MPEG-DASH Support in Youtube
From last week onwards YouTube started to serve 50% of
its videos in MPEG-DASH. This is true for the YouTube TV application, https://www.youtube.com/tv#/browse
- I think this will give a big help for the player deployment. Do not forget
that DASH is related to packaging and multiplexing, not to codec.

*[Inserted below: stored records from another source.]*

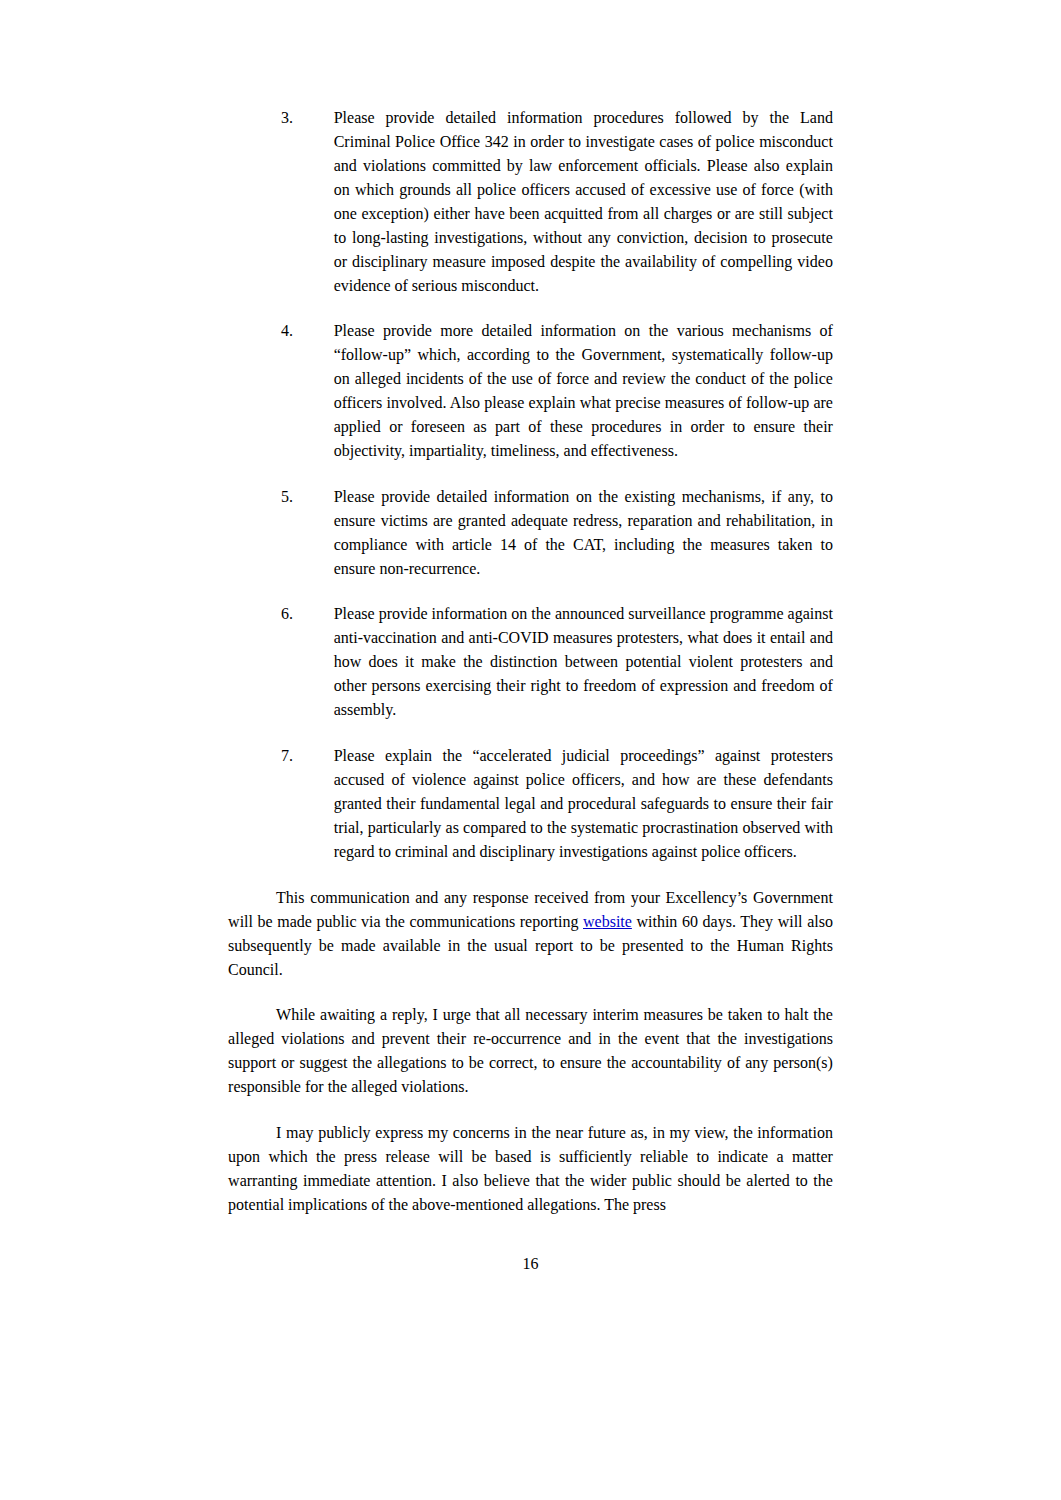3. Please provide detailed information procedures followed by the Land Criminal Police Office 342 in order to investigate cases of police misconduct and violations committed by law enforcement officials. Please also explain on which grounds all police officers accused of excessive use of force (with one exception) either have been acquitted from all charges or are still subject to long-lasting investigations, without any conviction, decision to prosecute or disciplinary measure imposed despite the availability of compelling video evidence of serious misconduct.
4. Please provide more detailed information on the various mechanisms of “follow-up” which, according to the Government, systematically follow-up on alleged incidents of the use of force and review the conduct of the police officers involved. Also please explain what precise measures of follow-up are applied or foreseen as part of these procedures in order to ensure their objectivity, impartiality, timeliness, and effectiveness.
5. Please provide detailed information on the existing mechanisms, if any, to ensure victims are granted adequate redress, reparation and rehabilitation, in compliance with article 14 of the CAT, including the measures taken to ensure non-recurrence.
6. Please provide information on the announced surveillance programme against anti-vaccination and anti-COVID measures protesters, what does it entail and how does it make the distinction between potential violent protesters and other persons exercising their right to freedom of expression and freedom of assembly.
7. Please explain the “accelerated judicial proceedings” against protesters accused of violence against police officers, and how are these defendants granted their fundamental legal and procedural safeguards to ensure their fair trial, particularly as compared to the systematic procrastination observed with regard to criminal and disciplinary investigations against police officers.
This communication and any response received from your Excellency’s Government will be made public via the communications reporting website within 60 days. They will also subsequently be made available in the usual report to be presented to the Human Rights Council.
While awaiting a reply, I urge that all necessary interim measures be taken to halt the alleged violations and prevent their re-occurrence and in the event that the investigations support or suggest the allegations to be correct, to ensure the accountability of any person(s) responsible for the alleged violations.
I may publicly express my concerns in the near future as, in my view, the information upon which the press release will be based is sufficiently reliable to indicate a matter warranting immediate attention. I also believe that the wider public should be alerted to the potential implications of the above-mentioned allegations. The press
16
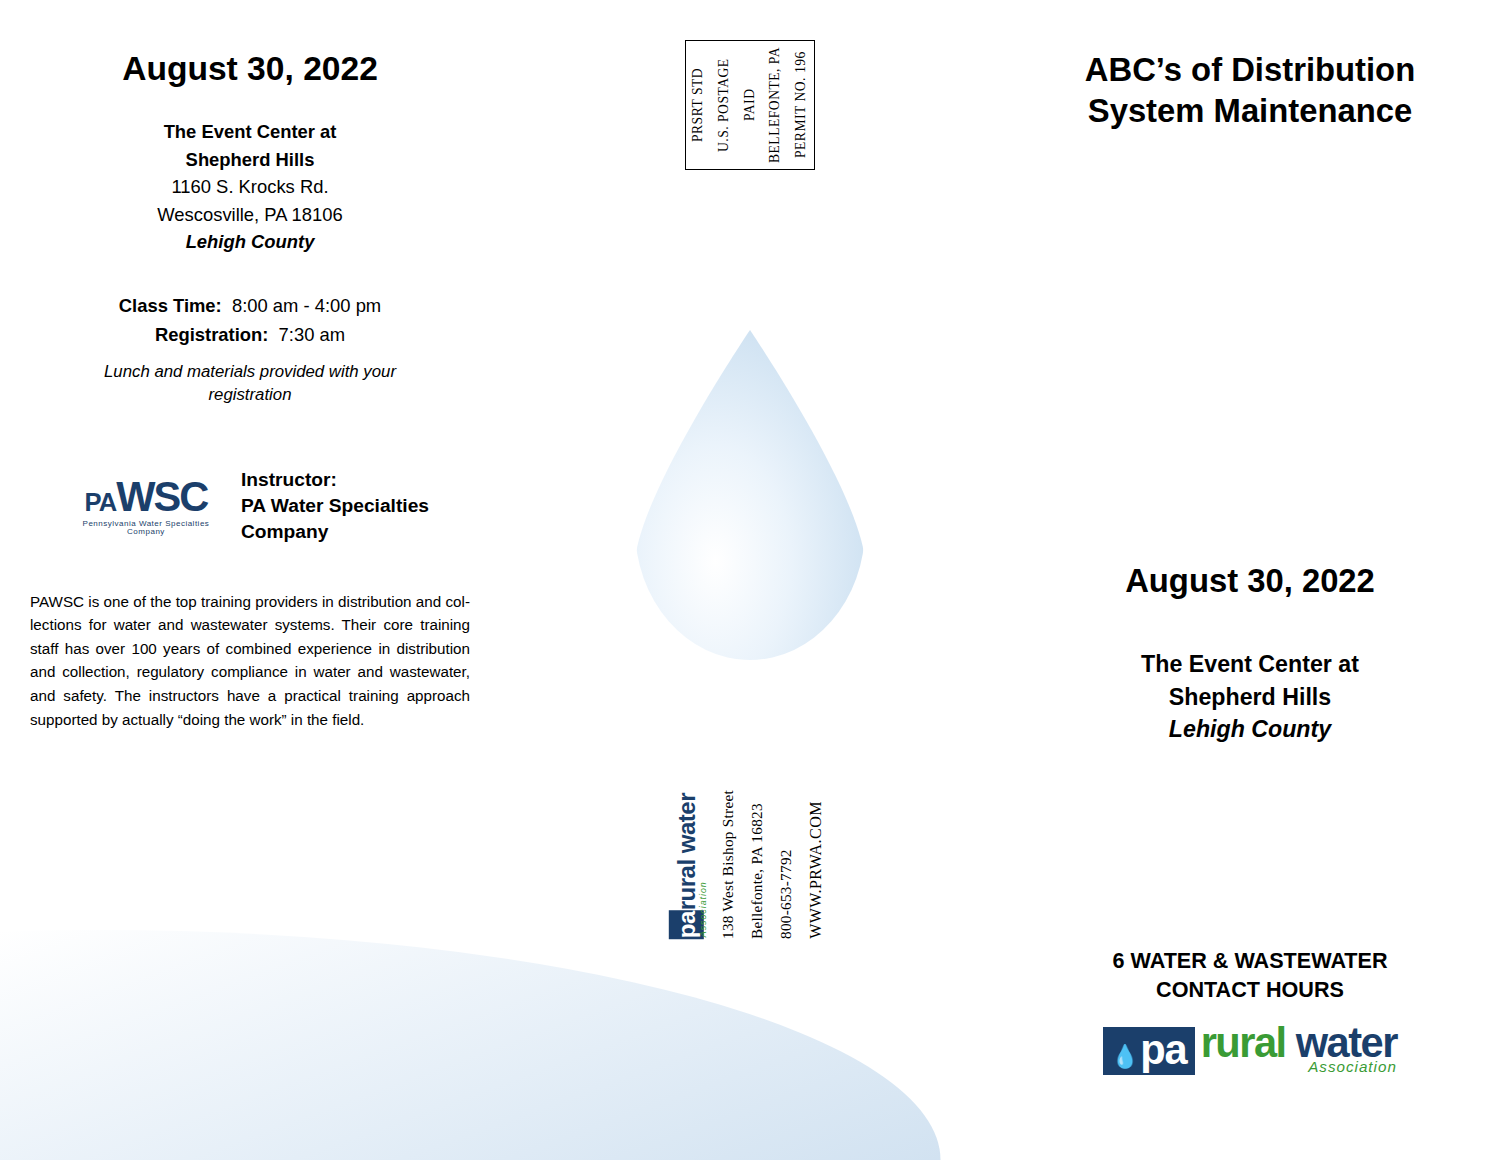August 30, 2022
The Event Center at
Shepherd Hills
1160 S. Krocks Rd.
Wescosville, PA 18106
Lehigh County
Class Time: 8:00 am - 4:00 pm
Registration: 7:30 am
Lunch and materials provided with your registration
PA WSC Pennsylvania Water Specialties Company
Instructor:
PA Water Specialties
Company
PAWSC is one of the top training providers in distribution and collections for water and wastewater systems. Their core training staff has over 100 years of combined experience in distribution and collection, regulatory compliance in water and wastewater, and safety. The instructors have a practical training approach supported by actually “doing the work” in the field.
PRSRT STD
U.S. POSTAGE
PAID
BELLEFONTE, PA
PERMIT NO. 196
parural water Association
138 West Bishop Street
Bellefonte, PA 16823
800-653-7792
WWW.PRWA.COM
ABC’s of Distribution
System Maintenance
August 30, 2022
The Event Center at
Shepherd Hills
Lehigh County
6 WATER & WASTEWATER
CONTACT HOURS
💧pa rural water Association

Encoding will still be a business if it evolves to smart
handling of multiple packaging (HLS, DASH, SS, HDS) by reusing the same encoded
material (h.264...) and if it integrates smart player device adaptation and
content rules enforcement.
Google is also adding Dash to Chrome player (it should be in Chrome version 23).
DASH Basics: MPD and
Segments
Let’s quickly summarize how a DASH content is made of:
§ MPD: an
XML document describing where the various media resources present in the
content are located. The media resources can be single-media (for example,
a video-only MP4 file) or a multiplexed set of streams (for example an AV
MPEG-2 Transort Stream). Streams can be scalable (such as SVC) but we won’t go
into such details as GPAC doesn’t support advanced description of scalable
streams in DASH. Some media resources may exist in different versions, for
example different bitrate or language or resolutions. In DASH, such a “version”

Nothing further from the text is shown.